Austria, roughly the size of South Carolina, is divided into nine provinces. Separated by mountains in most cases, these nine regions have developed distinct personalities. Because three quarters of the country consists of mountainous areas where few people live, it is a land whose eight million people live mostly in the cities and towns. One-fifth of the total population lives in Vienna, the capital.
Austria shares borders with eight countries: to the west are Switzerland and Liechtenstein; to the north are Germany and the Czech Republic; to the east are Slovakia and Hungary; to the south are Italy and Slovenia. The Alps are located in the western and southern half of the country. Some mountains are actually glaciers and people ski on the glacier slopes as late as mid-June. Austria's highest peak, the Grossglockner (12,457 feet) is located in Hohe Tauern National Park, a wilderness that spreads over three provinces.
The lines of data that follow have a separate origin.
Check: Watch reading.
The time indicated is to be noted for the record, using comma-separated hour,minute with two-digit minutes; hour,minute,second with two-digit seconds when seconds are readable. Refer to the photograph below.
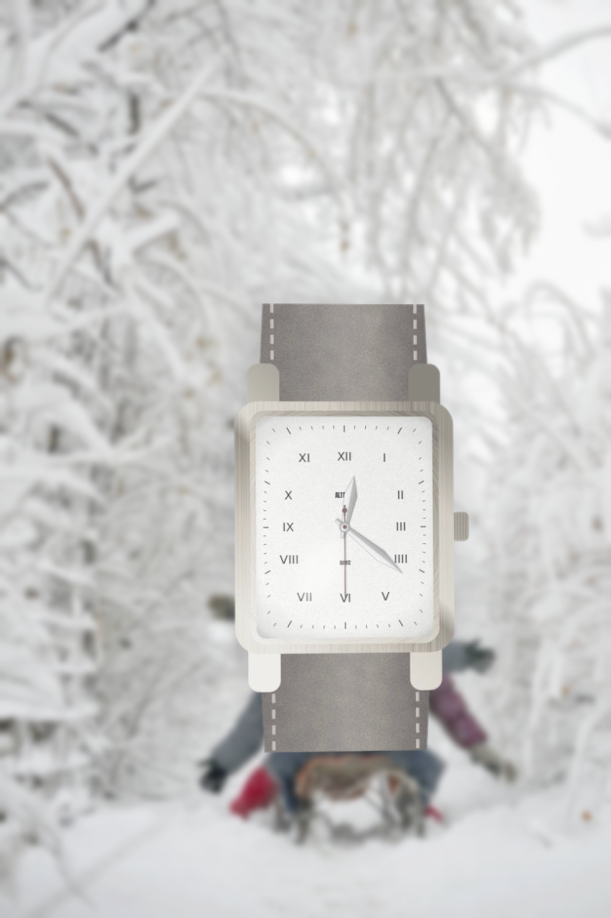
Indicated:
12,21,30
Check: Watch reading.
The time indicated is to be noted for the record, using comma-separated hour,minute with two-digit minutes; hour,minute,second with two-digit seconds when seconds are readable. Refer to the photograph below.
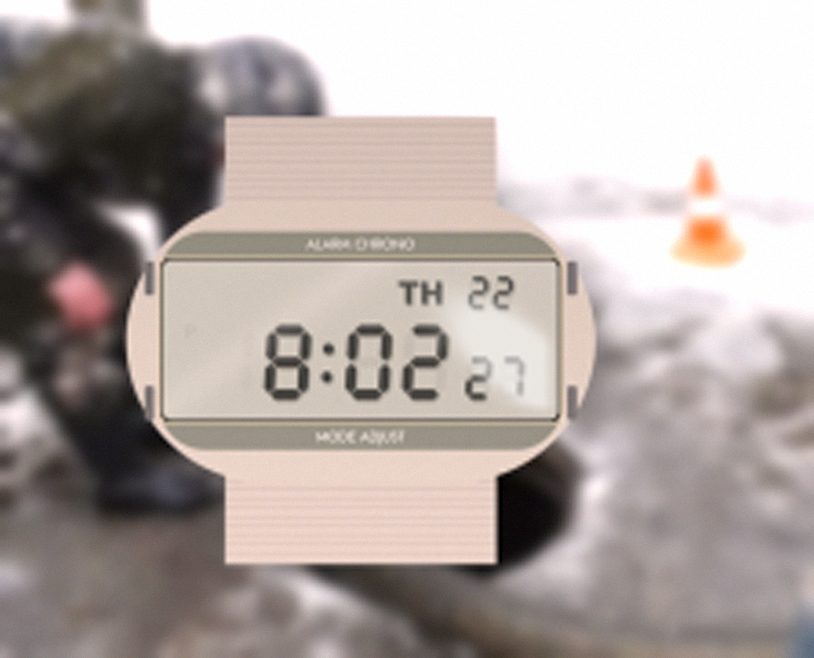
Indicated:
8,02,27
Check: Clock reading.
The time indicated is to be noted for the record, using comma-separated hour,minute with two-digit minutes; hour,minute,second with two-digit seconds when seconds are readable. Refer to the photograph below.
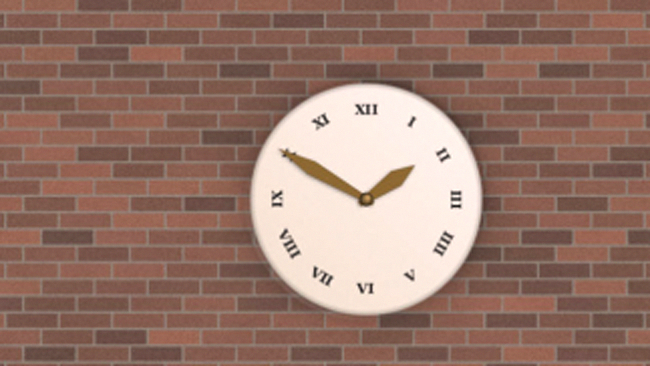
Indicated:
1,50
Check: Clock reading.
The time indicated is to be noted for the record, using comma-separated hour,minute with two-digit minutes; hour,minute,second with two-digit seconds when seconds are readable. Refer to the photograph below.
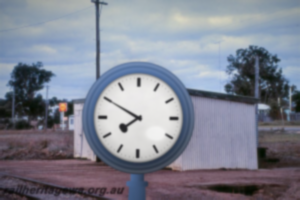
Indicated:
7,50
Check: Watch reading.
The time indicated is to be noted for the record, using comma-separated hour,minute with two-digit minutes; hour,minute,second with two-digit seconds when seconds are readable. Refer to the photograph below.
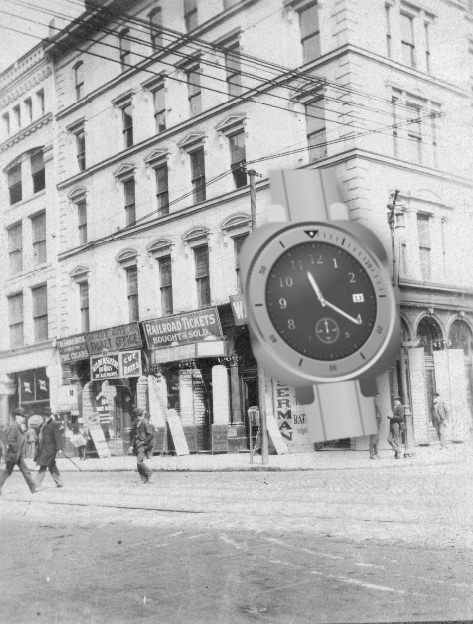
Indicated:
11,21
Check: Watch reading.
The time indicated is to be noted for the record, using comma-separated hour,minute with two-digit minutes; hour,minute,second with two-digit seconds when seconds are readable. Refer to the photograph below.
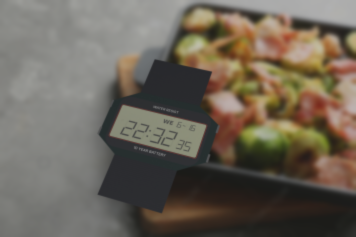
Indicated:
22,32,35
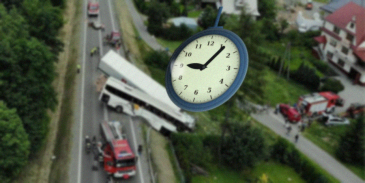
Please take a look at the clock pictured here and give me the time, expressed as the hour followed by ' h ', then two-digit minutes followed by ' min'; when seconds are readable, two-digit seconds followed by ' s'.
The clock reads 9 h 06 min
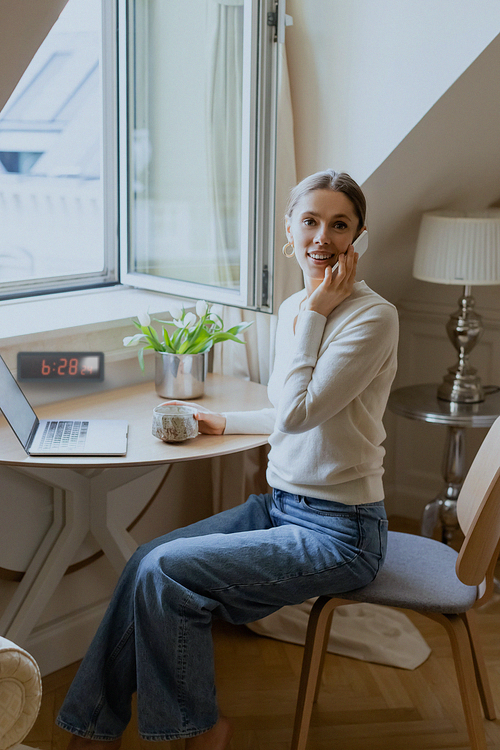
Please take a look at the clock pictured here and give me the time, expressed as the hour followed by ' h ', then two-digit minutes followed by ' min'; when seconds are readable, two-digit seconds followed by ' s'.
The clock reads 6 h 28 min
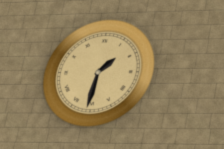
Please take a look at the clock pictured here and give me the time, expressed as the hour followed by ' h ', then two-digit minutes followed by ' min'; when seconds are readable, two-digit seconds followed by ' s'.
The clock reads 1 h 31 min
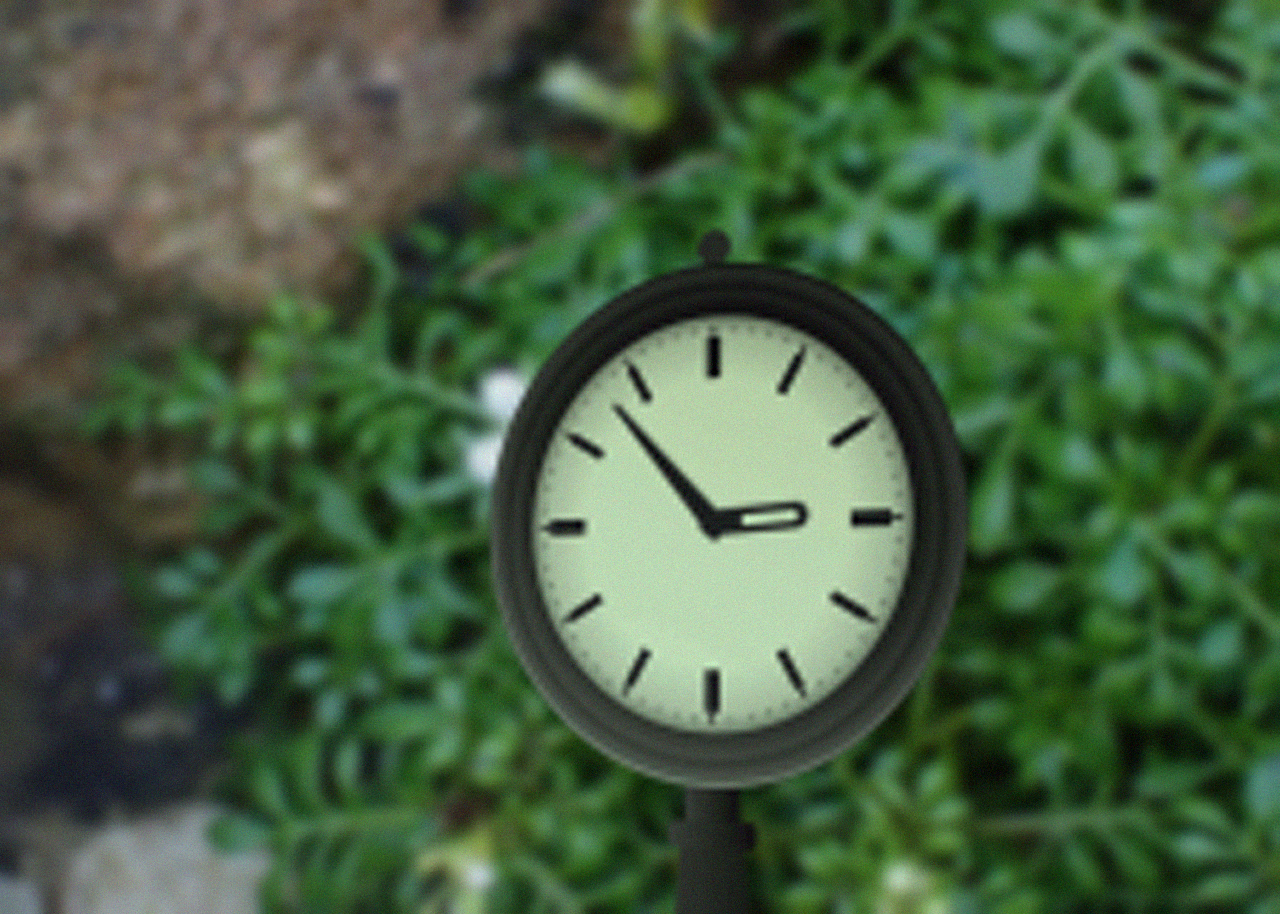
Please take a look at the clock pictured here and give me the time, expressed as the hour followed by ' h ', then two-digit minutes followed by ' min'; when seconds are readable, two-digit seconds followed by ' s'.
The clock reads 2 h 53 min
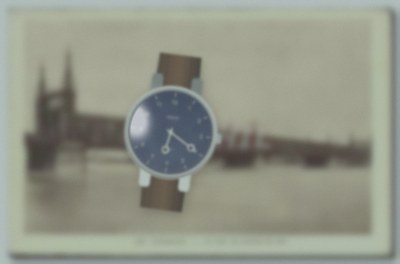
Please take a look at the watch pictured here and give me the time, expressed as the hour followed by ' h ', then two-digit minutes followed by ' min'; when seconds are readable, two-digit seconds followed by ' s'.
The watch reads 6 h 20 min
As mountainous as Austria is, valleys and alpine passes make domestic travel possible. The Brenner Pass, a gap in the Alps, has a high-speed railroad running through it that links Austria to Italy in the southwest. The beautiful Danube River, running west to east along the northern half of the country, is Europe's superhighway for boat traffic. The Danube begins in the Black Forest in Germany and flows 1,777 miles into the Black Sea, making it Europe's second longest river.
About 35,000 miles of hiking trails wind throughout the Austrian landscape. Hikers don't hesitate to set out on treks that take two days or more. Huge wilderness areas are left undisturbed because the government has set them aside as national parks. Due to careful conservation measures, Austria's wildlife are healthy and their numbers are increasing. The people of Rust have had a special relationship with the storks that come every May from North Africa to return to this little town on the Neusiedler Lake. Nearly every house on Rust's main street has a stork's nest in its chimney. Every year, the huge storks have flown more than a 1,000 miles yet each stork returns to the same house and reclaims the same chimney nest that it had the previous year. Homeowners in Rust recognize their own storks and regard them as old friends. The mother stork lays her eggs, and in September the whole family returns to North Africa. They will all return the next year.